In additional embodiments of the present invention, the storage system 100 may include a disk array controller 122. The disk array controller 122 may be configured for being communicatively coupled with the disk array 102. Further, the disk array controller 122 may be configured for being communicatively coupled with a host server 124. The disk array controller 122 may be configured for managing distribution of data across the plurality of disk drives (104, 106, 108, 110, 112, 114, 116, 118) of the disk array 102. The disk array controller 122 may perform said data distribution management in response to commands (ex. —read commands, write commands) received by the disk array controller 122 from the host server 124. In exemplary embodiments, the disk array controller 122 may be a hardware/hardware-based disk array controller 122. In further embodiments, the disk array controller 122 may be a software/software-based/operating system-based disk array controller 122. In still further embodiments, the disk array controller 122 may be a firmware/driver-based disk array controller 122.

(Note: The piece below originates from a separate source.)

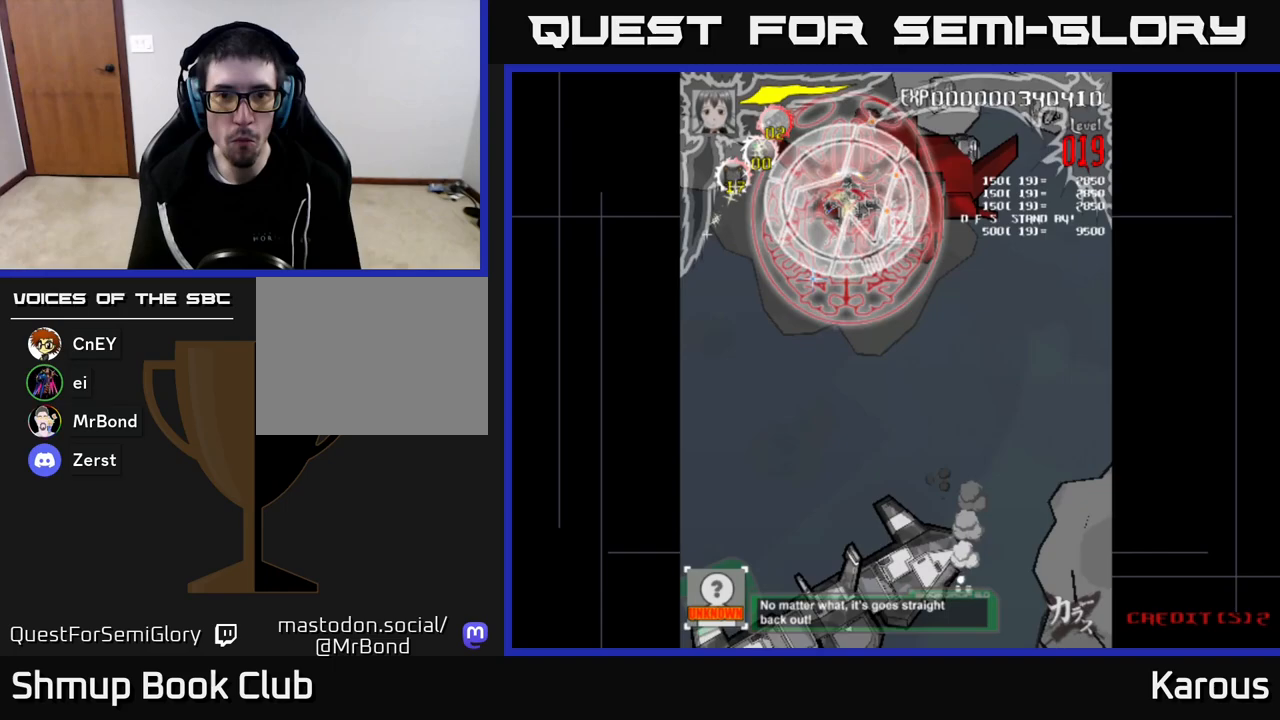
{"buttons": ["DPAD_LEFT"], "left_stick": "center", "right_stick": "center", "events": [[150, "DPAD_DOWN", "up"], [250, "DPAD_RIGHT", "up"], [283, "DPAD_LEFT", "down"]]}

FIG. 2 illustrates a physical disk drive data layout 126 for the first disk drive 104 of the disk drive pair 120 and a physical disk drive data layout 128 for the second disk drive 106 of the disk drive pair 120 when the disk drive pair 120 is a mirrored (ex. —RAID 1) pair. When the disk array 102 and the disk drive pair 120 are configured as RAID 1, if a disk drive of the disk drive pair 120 fails (ex. —due to a hardware or software malfunction), the RAID 1 configuration may prevent data from being lost from the disk drive set/pair 120 as long as one disk of the disk drive set/pair/mirrored pair 120 remains functional. In the illustrated embodiment, the disk drive pair 120 (and/or the disk array 102) may be viewed by/perceived by/treated by the host server 124 as a single, virtual disk drive 130 having a virtual disk drive data layout 132 as shown in FIG. 2. Still further, the total storage capacity of the disk array 102 is limited to a value equal to a storage capacity value for the lowest storage capacity disk drive of the disk array 102.

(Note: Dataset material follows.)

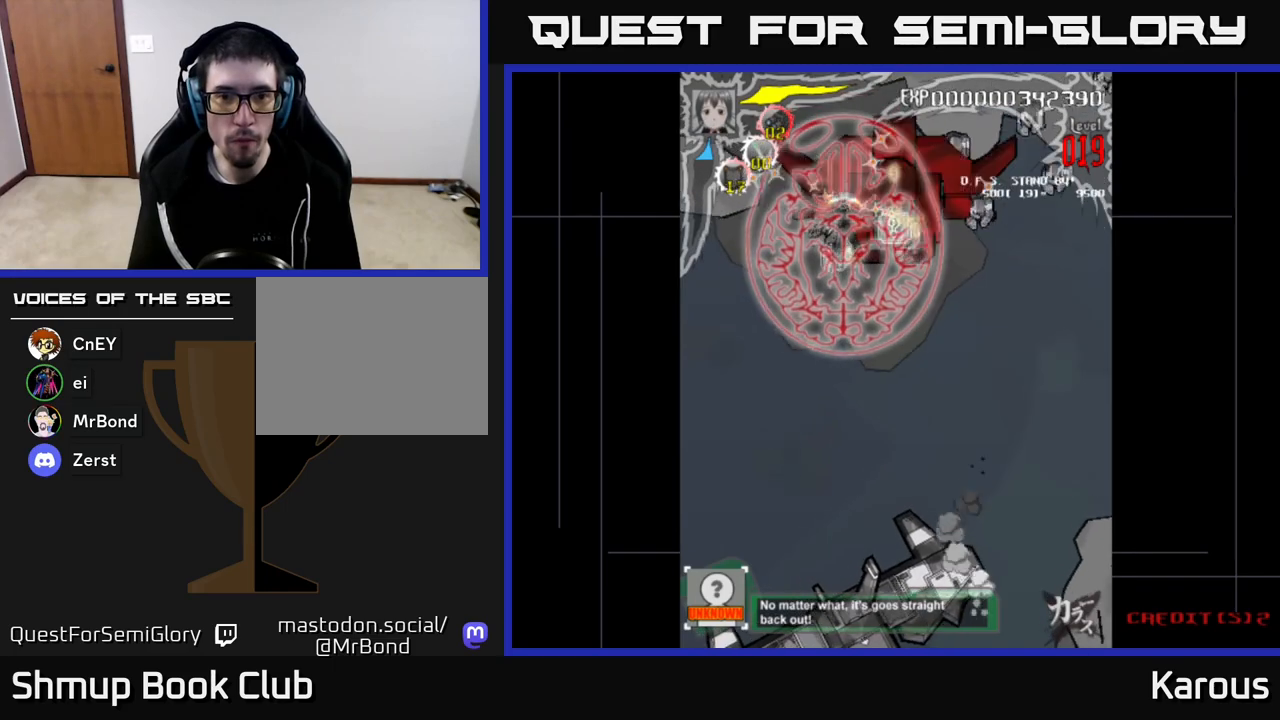
{"buttons": ["DPAD_RIGHT"], "left_stick": "center", "right_stick": "center", "events": [[300, "DPAD_LEFT", "up"], [317, "DPAD_RIGHT", "down"]]}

In exemplary embodiments of the present invention, the first disk drive 104 of the disk drive pair 120 may be a solid state disk drive 104. For example, the solid state disk drive 104 may be flash drive, such as a Not and (NAND) flash drive 104. Further, the second disk drive 106 of the disk drive pair 120 may be a hard disk drive 106. NAND flash drives may characteristically have much greater random read performance than the hard disk drives. Although random write performance for NAND flash drives may range from being much worse to much greater than random write performance of hard disk drives, NAND flash drives are characteristically far superior to hard disk drives in terms of random read performance (ex. —100 times faster/better random read performance than hard disk drives).

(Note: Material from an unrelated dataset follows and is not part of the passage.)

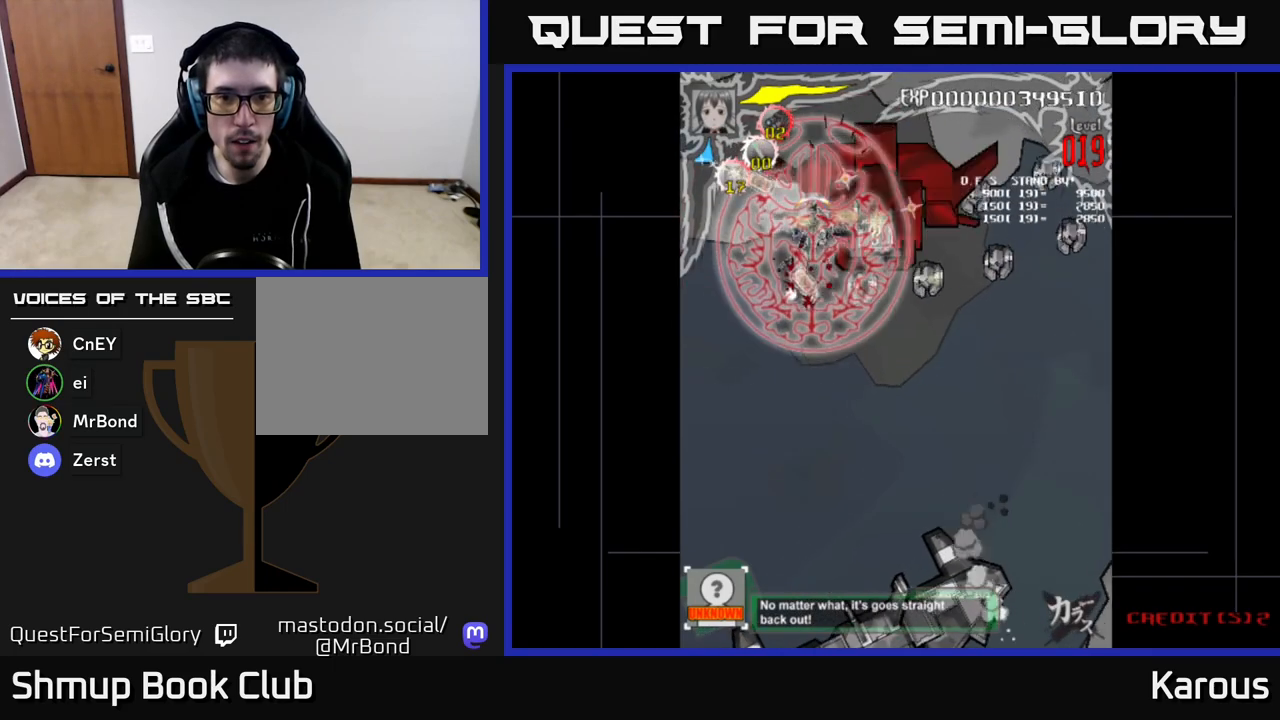
{"buttons": ["DPAD_RIGHT"], "left_stick": "center", "right_stick": "center", "events": [[183, "DPAD_DOWN", "down"], [300, "DPAD_DOWN", "up"]]}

In current embodiments of the present invention, the disk array controller 122 may be configured for directing write commands to/writing data to/causing data to be written to the disk drive pair 120/disk array 102 based upon commands received from the host server 124. For instance, when the disk drive pair 120 is a mirrored pair, such as a RAID 1 pair, any data which is written to the first disk drive/solid state disk drive 104 (ex. —the NAND flash drive) is also written to the second disk drive/hard disk drive 106. Consequently, the disk drive pair 120/disk array 102 is limited in its write performance by the speed of the slowest performing disk drive (ex. —the disk drive having the lesser write performance) of the disk drive pair/set 120.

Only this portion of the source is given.